Más allá de los resultados y la afluencia de votantes , algo está claro sobre la consulta del domingo 1 de agosto: era innecesaria . Muy a su manera, incluso el presidente ha reconocido que la consulta tuvo poco que ver con la búsqueda de la justicia. López Obrador dice que se trató de un asunto de carácter moral. La justificación no se sostiene. Para establecer el rumbo moral de un gobierno no es necesaria una consulta: para eso existe el aval democrático en las urnas. En realidad, la consulta del domingo pasado fue un movimiento en el tablero del poder, el único que realmente le interesa a López Obrador. El presidente sabe bien que la justicia no se consulta, pero también que la polarización es una herramienta útil, y más en la narrativa binaria que siempre ha animado al lopezobradorismo .
Ahora aparece en el horizonte la revocación de mandato en marzo del año que viene. Otra consulta innecesaria.
Aunque seguramente hay actores públicos que desearían la salida prematura de López Obrador —como López Obrador insinuó la de Peña Nieto , por ejemplo— la verdadera oposición en México no trabaja, en ningún sentido, para ese propósito. Nadie en su sano juicio cuestiona el carácter democrático de su victoria en el 2018 ni la legitimidad de su mandato. Contra lo que insisten los fabulistas del régimen, no hay en México movimiento golpista de relevancia. Hay, eso sí, una oposición que se agrupa desde ya para hacer lo que hacen las oposiciones en todas las democracias: ejercer su derecho a disentir, resistir la agenda del gobierno y prepararse para ganar en el siguiente proceso electoral , que llegará cuando López Obrador concluya su gobierno en el 2024 y no antes. En esa oposición no hay voz alguna de relevancia cuyo argumento público sea la destitución de López Obrador.
Eso deja al presidente y sus seguidores en una posición insólita: los principales promotores de una consulta para destituir al presidente serán aquellos que no quieren su destitución, comenzando con el propio presidente. ¿Por qué?

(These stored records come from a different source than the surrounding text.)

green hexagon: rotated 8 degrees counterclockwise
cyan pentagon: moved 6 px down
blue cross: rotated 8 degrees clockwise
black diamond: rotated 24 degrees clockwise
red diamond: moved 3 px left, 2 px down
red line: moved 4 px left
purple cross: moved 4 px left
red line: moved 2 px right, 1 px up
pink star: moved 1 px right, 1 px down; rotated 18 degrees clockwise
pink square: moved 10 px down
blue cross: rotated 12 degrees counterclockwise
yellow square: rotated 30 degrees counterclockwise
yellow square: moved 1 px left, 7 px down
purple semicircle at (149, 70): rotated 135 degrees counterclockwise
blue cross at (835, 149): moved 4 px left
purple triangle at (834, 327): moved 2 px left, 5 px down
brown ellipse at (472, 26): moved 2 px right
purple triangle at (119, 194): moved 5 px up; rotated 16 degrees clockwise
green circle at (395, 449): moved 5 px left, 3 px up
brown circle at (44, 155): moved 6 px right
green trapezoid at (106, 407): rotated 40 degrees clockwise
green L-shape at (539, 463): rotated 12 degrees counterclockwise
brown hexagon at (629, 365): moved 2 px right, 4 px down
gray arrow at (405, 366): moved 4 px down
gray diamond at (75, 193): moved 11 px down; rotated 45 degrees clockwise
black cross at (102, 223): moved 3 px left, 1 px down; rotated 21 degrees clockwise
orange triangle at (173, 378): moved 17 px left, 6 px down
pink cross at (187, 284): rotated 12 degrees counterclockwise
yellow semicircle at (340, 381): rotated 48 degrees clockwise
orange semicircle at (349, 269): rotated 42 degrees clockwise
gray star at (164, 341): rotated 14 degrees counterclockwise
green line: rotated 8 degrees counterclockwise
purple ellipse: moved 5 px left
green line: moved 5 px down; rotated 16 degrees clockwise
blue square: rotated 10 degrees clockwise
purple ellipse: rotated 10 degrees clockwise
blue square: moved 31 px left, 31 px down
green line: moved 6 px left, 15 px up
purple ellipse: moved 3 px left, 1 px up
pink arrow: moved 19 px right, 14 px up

El presidente sabe que no hay ninguna necesidad de preguntarle al electorado qué piensa de su gobierno, mucho menos si quiere destituirlo. El presidente de México ganó de manera democrática su elección. Ese triunfo le vale para seis años de gobierno, en los que tiene el aval legal para implementar el proyecto de gobierno que ganó en las urnas . El electorado juzgará su trabajo en el siguiente proceso electoral, en el que decidirá si avala el camino del proyecto del partido del presidente o decide cambiar de rumbo. López Obrador exige someterse de nuevo a un examen que ya aprobó. Lo hace porque, de nuevo, el cálculo no se trata de moral, sino de poder.
En su obstinación, el presidente de México sumirá al país en un nuevo, extenuante ciclo de polarización que será obra suya, y de nadie más. Así, López Obrador confirmará que, a pesar de lo que sugieren algunas voces que insisten en trazar falsas equivalencias, el factor central de la polarización mexicana es el propio presidente.
El ejercicio, además, será inmensamente oneroso: nueve mil millones de pesos, de acuerdo con el INE. Cada centavo, tirado a la basura. Insisto: es un error.
El presidente debería concentrarse en estar a la altura del mandato que recibió, antes que en buscar una evaluación que nadie le ha pedido y que para la cual no hay una legislación secundaria. Si necesita aprobación, que lea las crónicas de su triunfo hace tres años. Encontrará ahí el calibre de su aval y, sobre todo, la esperanza en su gobierno. La gente lo eligió para que gobernara, no para que se viera al espejo. La consulta de revocación de mandato es mucho de lo segundo y nada de lo primero.